Records contained in a dataset
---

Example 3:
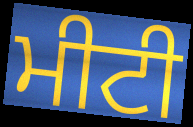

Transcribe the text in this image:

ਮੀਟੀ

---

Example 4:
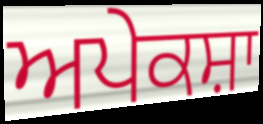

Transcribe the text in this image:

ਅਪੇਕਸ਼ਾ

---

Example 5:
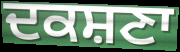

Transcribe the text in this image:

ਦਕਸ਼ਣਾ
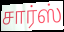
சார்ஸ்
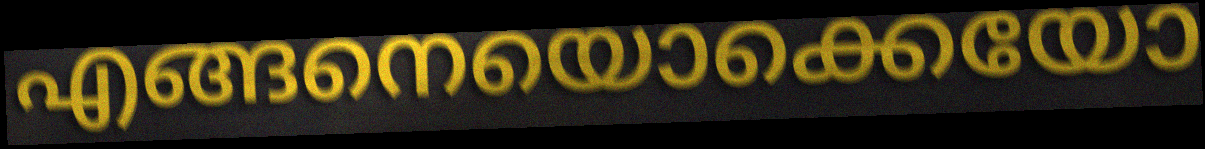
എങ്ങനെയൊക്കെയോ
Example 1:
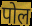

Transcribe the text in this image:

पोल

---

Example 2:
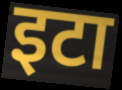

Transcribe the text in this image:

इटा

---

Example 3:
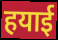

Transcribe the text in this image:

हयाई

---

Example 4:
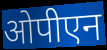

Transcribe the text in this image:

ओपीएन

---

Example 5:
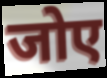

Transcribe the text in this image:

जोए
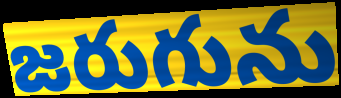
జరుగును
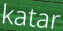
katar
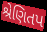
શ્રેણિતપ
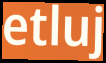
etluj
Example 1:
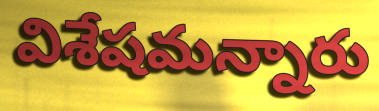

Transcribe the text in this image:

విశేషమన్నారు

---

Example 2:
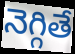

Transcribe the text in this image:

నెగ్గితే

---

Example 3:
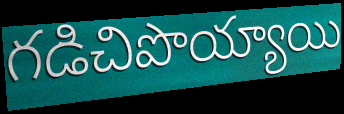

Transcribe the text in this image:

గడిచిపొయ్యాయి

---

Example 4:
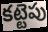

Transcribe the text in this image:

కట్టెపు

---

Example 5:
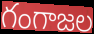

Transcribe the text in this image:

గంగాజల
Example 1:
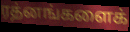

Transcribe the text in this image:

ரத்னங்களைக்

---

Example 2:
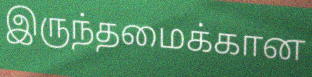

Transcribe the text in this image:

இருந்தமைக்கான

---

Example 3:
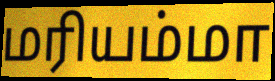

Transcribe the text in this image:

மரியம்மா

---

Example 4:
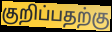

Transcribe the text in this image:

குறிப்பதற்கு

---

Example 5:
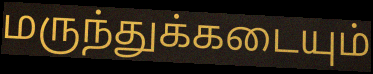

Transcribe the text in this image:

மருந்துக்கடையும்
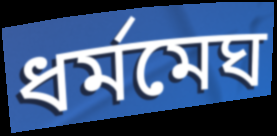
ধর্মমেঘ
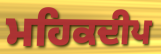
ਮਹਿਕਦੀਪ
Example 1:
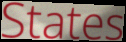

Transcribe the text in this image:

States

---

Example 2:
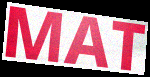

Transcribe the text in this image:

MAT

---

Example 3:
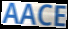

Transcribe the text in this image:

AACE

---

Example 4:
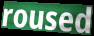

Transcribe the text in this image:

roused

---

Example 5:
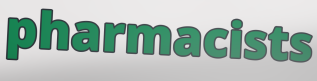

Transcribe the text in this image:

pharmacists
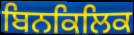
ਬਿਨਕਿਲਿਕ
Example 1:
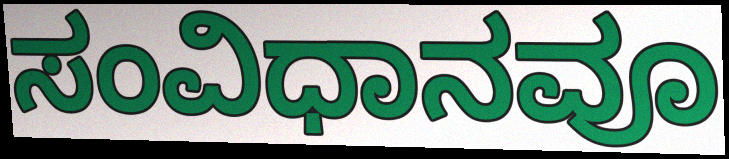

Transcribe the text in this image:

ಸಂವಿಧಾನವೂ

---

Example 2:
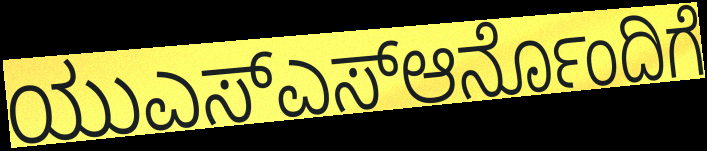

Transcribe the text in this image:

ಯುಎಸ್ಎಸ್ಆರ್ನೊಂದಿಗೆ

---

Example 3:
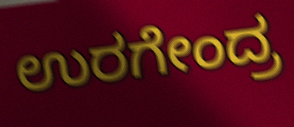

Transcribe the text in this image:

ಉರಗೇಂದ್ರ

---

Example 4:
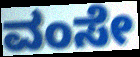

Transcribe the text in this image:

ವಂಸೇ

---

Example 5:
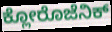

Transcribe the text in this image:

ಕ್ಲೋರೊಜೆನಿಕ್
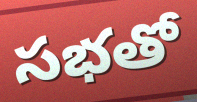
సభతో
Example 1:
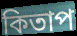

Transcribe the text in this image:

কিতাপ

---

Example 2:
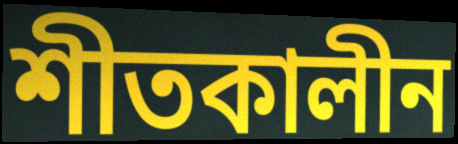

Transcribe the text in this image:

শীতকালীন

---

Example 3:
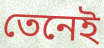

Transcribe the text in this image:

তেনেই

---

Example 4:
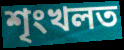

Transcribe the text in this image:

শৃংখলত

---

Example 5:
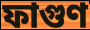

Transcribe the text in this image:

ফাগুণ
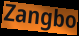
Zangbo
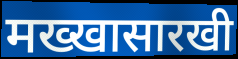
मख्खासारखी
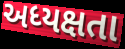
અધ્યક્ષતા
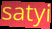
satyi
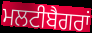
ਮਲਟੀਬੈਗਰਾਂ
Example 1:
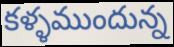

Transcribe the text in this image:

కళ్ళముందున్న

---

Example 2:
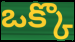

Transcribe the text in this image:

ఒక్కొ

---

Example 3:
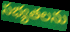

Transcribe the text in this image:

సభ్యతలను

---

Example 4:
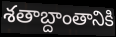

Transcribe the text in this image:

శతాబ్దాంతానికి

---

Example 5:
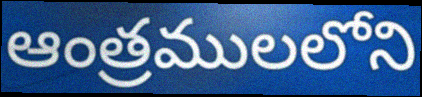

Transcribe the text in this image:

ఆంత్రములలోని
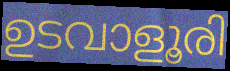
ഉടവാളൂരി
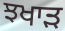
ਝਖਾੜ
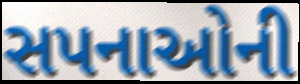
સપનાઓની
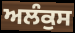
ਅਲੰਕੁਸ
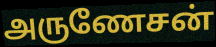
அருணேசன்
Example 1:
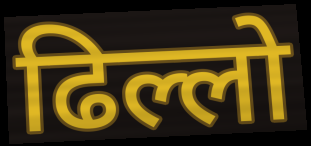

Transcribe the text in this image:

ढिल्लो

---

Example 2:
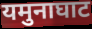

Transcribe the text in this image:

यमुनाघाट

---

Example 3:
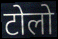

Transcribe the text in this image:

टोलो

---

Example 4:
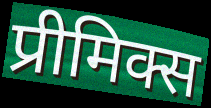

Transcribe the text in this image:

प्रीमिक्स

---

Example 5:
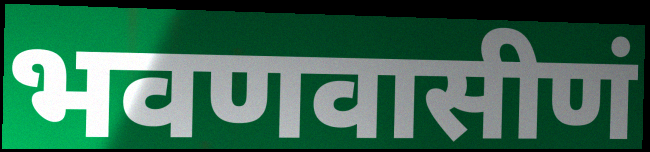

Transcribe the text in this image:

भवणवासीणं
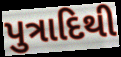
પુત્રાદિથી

Exercise description >>
Please return every record above exactly, but leave out the pictures.

Answer to the exercise >>
---

Example 3:

Transcribe the text in this image:

ਮੀਟੀ

---

Example 4:

Transcribe the text in this image:

ਅਪੇਕਸ਼ਾ

---

Example 5:

Transcribe the text in this image:

ਦਕਸ਼ਣਾ
சார்ஸ்
എങ്ങനെയൊക്കെയോ
Example 1:

Transcribe the text in this image:

पोल

---

Example 2:

Transcribe the text in this image:

इटा

---

Example 3:

Transcribe the text in this image:

हयाई

---

Example 4:

Transcribe the text in this image:

ओपीएन

---

Example 5:

Transcribe the text in this image:

जोए
జరుగును
katar
શ્રેણિતપ
etluj
Example 1:

Transcribe the text in this image:

విశేషమన్నారు

---

Example 2:

Transcribe the text in this image:

నెగ్గితే

---

Example 3:

Transcribe the text in this image:

గడిచిపొయ్యాయి

---

Example 4:

Transcribe the text in this image:

కట్టెపు

---

Example 5:

Transcribe the text in this image:

గంగాజల
Example 1:

Transcribe the text in this image:

ரத்னங்களைக்

---

Example 2:

Transcribe the text in this image:

இருந்தமைக்கான

---

Example 3:

Transcribe the text in this image:

மரியம்மா

---

Example 4:

Transcribe the text in this image:

குறிப்பதற்கு

---

Example 5:

Transcribe the text in this image:

மருந்துக்கடையும்
ধর্মমেঘ
ਮਹਿਕਦੀਪ
Example 1:

Transcribe the text in this image:

States

---

Example 2:

Transcribe the text in this image:

MAT

---

Example 3:

Transcribe the text in this image:

AACE

---

Example 4:

Transcribe the text in this image:

roused

---

Example 5:

Transcribe the text in this image:

pharmacists
ਬਿਨਕਿਲਿਕ
Example 1:

Transcribe the text in this image:

ಸಂವಿಧಾನವೂ

---

Example 2:

Transcribe the text in this image:

ಯುಎಸ್ಎಸ್ಆರ್ನೊಂದಿಗೆ

---

Example 3:

Transcribe the text in this image:

ಉರಗೇಂದ್ರ

---

Example 4:

Transcribe the text in this image:

ವಂಸೇ

---

Example 5:

Transcribe the text in this image:

ಕ್ಲೋರೊಜೆನಿಕ್
సభతో
Example 1:

Transcribe the text in this image:

কিতাপ

---

Example 2:

Transcribe the text in this image:

শীতকালীন

---

Example 3:

Transcribe the text in this image:

তেনেই

---

Example 4:

Transcribe the text in this image:

শৃংখলত

---

Example 5:

Transcribe the text in this image:

ফাগুণ
Zangbo
मख्खासारखी
અધ્યક્ષતા
satyi
ਮਲਟੀਬੈਗਰਾਂ
Example 1:

Transcribe the text in this image:

కళ్ళముందున్న

---

Example 2:

Transcribe the text in this image:

ఒక్కొ

---

Example 3:

Transcribe the text in this image:

సభ్యతలను

---

Example 4:

Transcribe the text in this image:

శతాబ్దాంతానికి

---

Example 5:

Transcribe the text in this image:

ఆంత్రములలోని
ഉടവാളൂരി
ਝਖਾੜ
સપનાઓની
ਅਲੰਕੁਸ
அருணேசன்
Example 1:

Transcribe the text in this image:

ढिल्लो

---

Example 2:

Transcribe the text in this image:

यमुनाघाट

---

Example 3:

Transcribe the text in this image:

टोलो

---

Example 4:

Transcribe the text in this image:

प्रीमिक्स

---

Example 5:

Transcribe the text in this image:

भवणवासीणं
પુત્રાદિથી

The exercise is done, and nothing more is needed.